[Page-level text extractions]
• • • • • • •

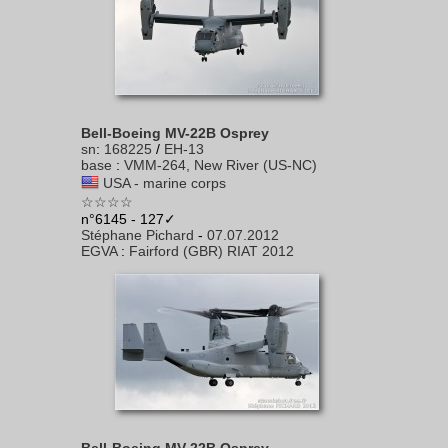
Bell-Boeing MV-22B Osprey
sn
:
168225
/
EH-13
base
:
VMM-264, New River (US-NC)
USA - marine corps
☆☆☆☆
n°6145 - 127✓
Stéphane Pichard
-
07.07.2012
EGVA
:
Fairford (GBR) RIAT 2012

• • • • • • •

No pictures should appear in the copy, and each record above is to be returned exactly.

:: Result of the exercise ::
Bell-Boeing MV-22B Osprey
sn
:
168225
/
EH-13
base
:
VMM-264, New River (US-NC)
USA - marine corps
☆☆☆☆
n°6145 - 127✓
Stéphane Pichard
-
07.07.2012
EGVA
:
Fairford (GBR) RIAT 2012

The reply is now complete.